The Washington DC metropolitan area has 24 regional waste water treatment plants that treat 90% of the regions waste water. About 10% of the region is served by on-site septic systems. Combined, the waste water treatment plants treated an average of 544 million gallons of water a day in 2013. Blue Plains remains the largest plant in the region. The Washington DC region also has over 16,000 miles of pipes and pumping stations that move sewage from our homes to the waste water treatment plants. Due to the age of the Washington DC and Alexandria systems, parts of those systems are what is called combined systems where sewer and stormwater are carried through the same pipes. These systems tend to be overwhelmed by the volume of water during rain storms.

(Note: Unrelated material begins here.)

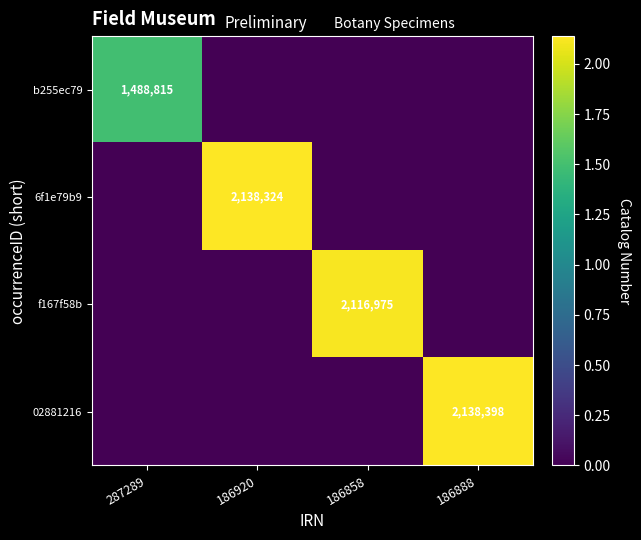

Is it true that 6f1e79b9 equals 2138324 at 186920?

True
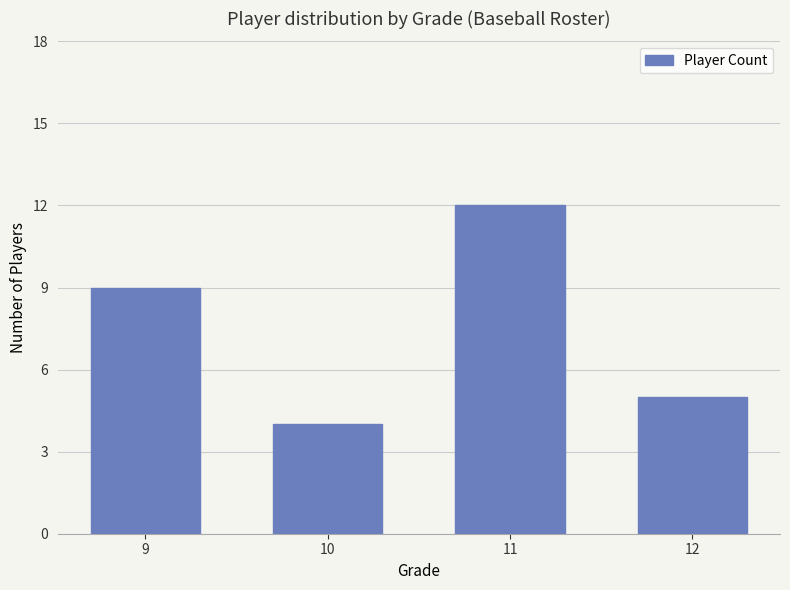

Which category has the lowest value across all series?

10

The Blue Plains Advanced Waste Water Treatment Plant is under a consent order from the Environmental Protection Agency, EPA, to meet new effluent limits for total nitrogen released and better control of the system during storms and has just completed boring a four-and-a-half-mile-long tunnel that will be used to store the excess storm and sewage water flow during rains and reduce releases of raw sewage into the Anacostia River. This tunnel is part of a $7.8 billion 20 year improvement program called the Clean Rivers Project.
In 2013 the Washington DC region spent about $1.3 billion on capital investments primarily at the waste water treatment plants and spend $950 in operating cost for their waste water systems. The majority of this money was spent at the central waste water treatment plants. Though the region’s waste water treatment plants have made sizable investment to meet the U.S. EPA discharge permit limits, less has been spent of the sewer piping system. The Metropolitan Washington Council of Governments that over $1 billion will need to be spent each year to replace and properly maintain the aging sewer pipes, pumps and valves in the waste water gathering system. As our aging sewers fail, public health and the water quality of our rivers, streams and estuaries are threatened.